Whenever I was comparing VMware NSX and Cisco ACI a few years ago (in late 2010s in case you’re reading this in a far-away future), someone would inevitably ask “and how would you connect a bare metal server to a VMware NSX environment?

While NSX-T has that capability since release 2.5 (more about that in a later blog post), let’s start with the big question: why would you need to?

Hardware-assisted server virtualization came a very long way since the early days of VMware ESX, and paravirtualization significantly reduced the impact of virtualization on I/O operations – the last figures I’ve seen claimed that virtualization tax (performance drop when running on a hypervisor) dropped to a few percent. Combine that with the increased flexibility server virtualization gives you like on-the-fly ability to increase resources available to a VM, or migrate a running instance to another physical server, and one has to wonder why we’re still so obsessed with owning or renting physical servers.

One of my public cloud provider customers told me years ago that they decided to run a single VM on a dedicated hypervisor host whenever their tenants would ask for a bare metal server. The ability to add RAM or CPU cores, or to migrate the tenant VM to another physical server for maintenance or upgrade reasons was way more valuable than virtualization-related loss of performance.

I could find just a few reasons that could justify bare metal servers:

  • Licensing limitations - if you’re forced to deal with a software company that wants to charge you for any CPU socket their software could potentially run on till the heat death of the universe, you better get rid of that software, or run it in a way where even their lawyers couldn’t dream up a reason to charge you more.
  • Nested virtualization - You want to run your own hypervisor, and need some functionality that cannot be provided with hardware-assisted virtualization… or you want to run nested virtualization yourself (hint: hardware is usually not able to implement turtles-all-the-way-down designs).
  • Very high I/O performance - While I haven’t heard anyone complaining (too much) about the impact of virtualization on CPU performance (assuming a single-VM environment with no noisy neighbors and a CPU core dedicated to the hypervisor), software implementation of I/O operations could pose an interesting challenge.
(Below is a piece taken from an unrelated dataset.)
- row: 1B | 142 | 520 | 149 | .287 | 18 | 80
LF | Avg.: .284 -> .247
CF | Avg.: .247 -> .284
For example, no-one sane would run High-Frequency Trading applications on top of virtual switches.
  • Security - Hypervisor exploits remain a recurring nightmare of some security practitioners… although the impacts of those hypothetical exploits are greatly reduced if you’re running a single VM on a hypervisor host.
  • Mindset - There’s nothing better than the warm and fuzzy feeling of having your own server… even if it’s just one of many sitting in a data center at an undisclosed location.
  • Marketing - Your architecture (or a kludge implemented for some other customer) supports bare metal servers… and of course you start seeing them everywhere.
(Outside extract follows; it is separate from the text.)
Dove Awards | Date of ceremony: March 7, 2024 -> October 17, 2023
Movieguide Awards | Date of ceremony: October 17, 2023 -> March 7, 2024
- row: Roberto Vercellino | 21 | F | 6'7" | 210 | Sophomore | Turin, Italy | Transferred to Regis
Have I missed anything? Please write a comment…

3 comments:

  1. I think another use case for a bare metal server would be to host some proprietary ivr system with a very old isa or pci card with some sort of onboard dsp. I find that even if you do pci passthru within vmware you lose a lot of features on that vm... like vmotion and resource ballooning.

    Mario

  2. It's questionable whether it makes sense to mention "cloud" and "old ISA/PCI card" in the same sentence. Architecting a "bare-metal cloud instance support" around such a use case might be a marketing nirvana, but also technological stupidity.

    I would keep that system in an isolated corner (quarantine seems to be a popular word these days) and connect it to my cloud via a L3 or (worst case) L2 gateway.

  3. HFT space uses baremetal kernel bypass etc.

    Also scientific research community.